Don't worry. The only thing this is supposed to actually accomplish is another method of diverting money to Democratic party allies and organizers. It's a slush fund for well-connected Democratic city politicians and their buddies, just like "green jobs" is a way to pay off some of their business allies.

Comment Re:This is treason... (Score 1) 77

First, they were defrauding the anti-NN companies which paid them to reach out to actual people for comments. This is like paying someone to pass out leaflets for you and they just toss them all in the dumpster and claim they did they work.

Second, they weren't "subverting American democracy". Democracy is when the people vote on things, or indirectly, when the representatives they vote for vote on things. The people didn't vote for the FCC, it's not a democratic institution, it's an, albeit politically appointed, bureaucratic one.
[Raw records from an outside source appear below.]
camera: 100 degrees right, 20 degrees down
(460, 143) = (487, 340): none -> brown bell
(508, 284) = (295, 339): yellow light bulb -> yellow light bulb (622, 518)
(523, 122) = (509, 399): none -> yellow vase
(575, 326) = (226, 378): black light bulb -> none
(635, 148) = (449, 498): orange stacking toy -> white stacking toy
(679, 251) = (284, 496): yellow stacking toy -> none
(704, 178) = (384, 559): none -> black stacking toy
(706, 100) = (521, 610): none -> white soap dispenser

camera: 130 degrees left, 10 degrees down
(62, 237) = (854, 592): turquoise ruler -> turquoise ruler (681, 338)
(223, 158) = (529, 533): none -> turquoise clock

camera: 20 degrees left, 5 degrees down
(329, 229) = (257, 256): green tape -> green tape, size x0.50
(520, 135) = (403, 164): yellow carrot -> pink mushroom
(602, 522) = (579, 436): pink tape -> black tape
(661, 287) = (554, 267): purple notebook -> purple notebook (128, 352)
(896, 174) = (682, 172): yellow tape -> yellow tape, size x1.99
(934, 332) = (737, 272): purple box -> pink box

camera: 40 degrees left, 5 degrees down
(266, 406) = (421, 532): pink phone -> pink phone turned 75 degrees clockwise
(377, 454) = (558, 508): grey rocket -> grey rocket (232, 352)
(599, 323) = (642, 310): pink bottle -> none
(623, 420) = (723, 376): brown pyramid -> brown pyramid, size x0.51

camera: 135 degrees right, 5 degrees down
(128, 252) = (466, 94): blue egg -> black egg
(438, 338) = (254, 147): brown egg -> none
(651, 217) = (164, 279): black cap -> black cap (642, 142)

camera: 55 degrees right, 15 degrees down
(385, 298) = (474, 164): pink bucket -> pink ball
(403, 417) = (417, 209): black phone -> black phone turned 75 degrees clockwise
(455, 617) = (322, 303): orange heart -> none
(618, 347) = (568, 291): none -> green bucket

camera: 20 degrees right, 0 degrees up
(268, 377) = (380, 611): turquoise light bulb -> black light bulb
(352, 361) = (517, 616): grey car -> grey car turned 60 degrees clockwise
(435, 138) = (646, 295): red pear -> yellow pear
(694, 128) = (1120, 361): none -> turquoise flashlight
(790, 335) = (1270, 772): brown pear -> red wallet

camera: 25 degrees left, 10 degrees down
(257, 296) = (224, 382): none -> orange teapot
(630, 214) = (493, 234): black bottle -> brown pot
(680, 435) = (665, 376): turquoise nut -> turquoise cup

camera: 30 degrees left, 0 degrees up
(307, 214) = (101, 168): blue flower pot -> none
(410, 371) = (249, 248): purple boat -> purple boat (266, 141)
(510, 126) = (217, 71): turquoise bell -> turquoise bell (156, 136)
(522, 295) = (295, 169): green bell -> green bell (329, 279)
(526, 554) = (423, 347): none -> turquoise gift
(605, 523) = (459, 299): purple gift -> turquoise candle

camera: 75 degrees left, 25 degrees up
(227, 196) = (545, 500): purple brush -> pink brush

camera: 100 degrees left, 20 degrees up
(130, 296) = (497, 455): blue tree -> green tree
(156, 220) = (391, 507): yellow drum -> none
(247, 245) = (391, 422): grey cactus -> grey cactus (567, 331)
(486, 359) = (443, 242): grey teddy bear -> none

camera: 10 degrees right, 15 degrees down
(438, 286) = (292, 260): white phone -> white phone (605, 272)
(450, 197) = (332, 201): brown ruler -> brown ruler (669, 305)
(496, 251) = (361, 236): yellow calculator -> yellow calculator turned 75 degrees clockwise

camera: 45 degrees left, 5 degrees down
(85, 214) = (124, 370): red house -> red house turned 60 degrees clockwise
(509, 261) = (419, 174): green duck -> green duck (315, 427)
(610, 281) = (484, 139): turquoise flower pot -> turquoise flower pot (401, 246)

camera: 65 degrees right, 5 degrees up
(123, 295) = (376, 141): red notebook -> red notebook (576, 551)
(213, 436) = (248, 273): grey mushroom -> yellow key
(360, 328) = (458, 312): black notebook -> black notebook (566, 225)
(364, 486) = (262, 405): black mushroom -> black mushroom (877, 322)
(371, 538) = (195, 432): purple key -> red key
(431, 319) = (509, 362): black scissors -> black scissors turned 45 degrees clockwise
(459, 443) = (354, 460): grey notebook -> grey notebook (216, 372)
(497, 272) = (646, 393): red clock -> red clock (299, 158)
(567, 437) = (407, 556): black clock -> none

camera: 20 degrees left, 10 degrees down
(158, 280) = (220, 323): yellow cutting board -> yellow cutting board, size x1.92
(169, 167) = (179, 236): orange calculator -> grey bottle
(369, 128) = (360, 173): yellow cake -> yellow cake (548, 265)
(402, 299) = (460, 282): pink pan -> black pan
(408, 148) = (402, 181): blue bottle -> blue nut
Third, as it turned out, it probably didn't matter anyway. The short-lived so-called "Net Neutrality" rules were repealed and approximately none of the hyper-ventilated disasters the proponents of the rules predicted actually occurred (which makes sense, because they didn't happen in the decades before the rules were created, either). We're still having this discussion on the same old /. internet site, which no actual effect of the NN rules repeal on our access, nor how it works.

Comment Re:Says a lot (Score 1) 65

For the longest time, the package "ghostscript" came with a cool picture of a tiger.

Given that Postscript is actually an executable language, I guess there's a security risk there, though it *should* be tiny in most cases as it's a heavily sandboxed language.

Still, I'm not aware of this ever being considered a security vulnerability, though we certainly noticed the file, and it was often used as a sample thing to print and such.

It also doesn't seem to be included anymore :/

Comment Re:Can't happen (Score 1) 152

Exactly. The technology for this has existed for a while. There's nothing stopping these types of organizations, local libraries, whatever, from starting their own social network sites, except the need to attract users by making their services something people actually want.

Now, if the proposal is actually to use the force of government to shut down any competing "non-community" social networks so that they don't have to compete for users, that's a terrible idea.

Comment Re:Priorities (Score 1) 121

The way NAT works is that you don't need legacy IPs on the inside, you can use private IPs, because they're being translated on the outside.

Why would you assign public IPv4 space, and then NAT it? Do one or the other, either assign an IPv4 address to a user's router, or else use IPv6 w/NAT and configure the internal network to use a private IPv4 network, like every other similar ISP does.

Their explanation of why they care what IP stack a device on a user's internal network is configured for is nonsensical, unless they're doing something really stupid like trying to treat their entire WAN like a bridge LAN network.

Comment Re:Oh no! (Score 1) 69

For the same price, I bought a bunch of cameras that can record on 128 gb flash cards. It seems that wise cameras have a maximum recording capacity of 32 gb - just not enough.

I've got some of the Wyze v3 cameras (released in November of 2020) -- they do accept 128 GB cards.

They do have their share of limitations, but "they only take cards that are 32 gb max" isn't one of them.

Comment Re:reasoning? (Score 1) 43

That could be cool.

But it would be a lot harder to code that way, where a simple switch to turn it on and off would be quite simple.

Also, turning it on and off on a per-core basis and making sure that certain security-sensitive processes only run on the cores with it off might not work if the issues involve a cache or memory management unit or something else that may be shared between cores.

Comment Re:No time like the present (Score 2) 221

The VICP and PREP Act already protected vaccine manufacturers against liability claims and were in effect long before COVID hit, and will continue after the declared emergency is over.

That said, it's not 100% immunity and never has been, though it's fairly close -- willful conduct is not covered, for example.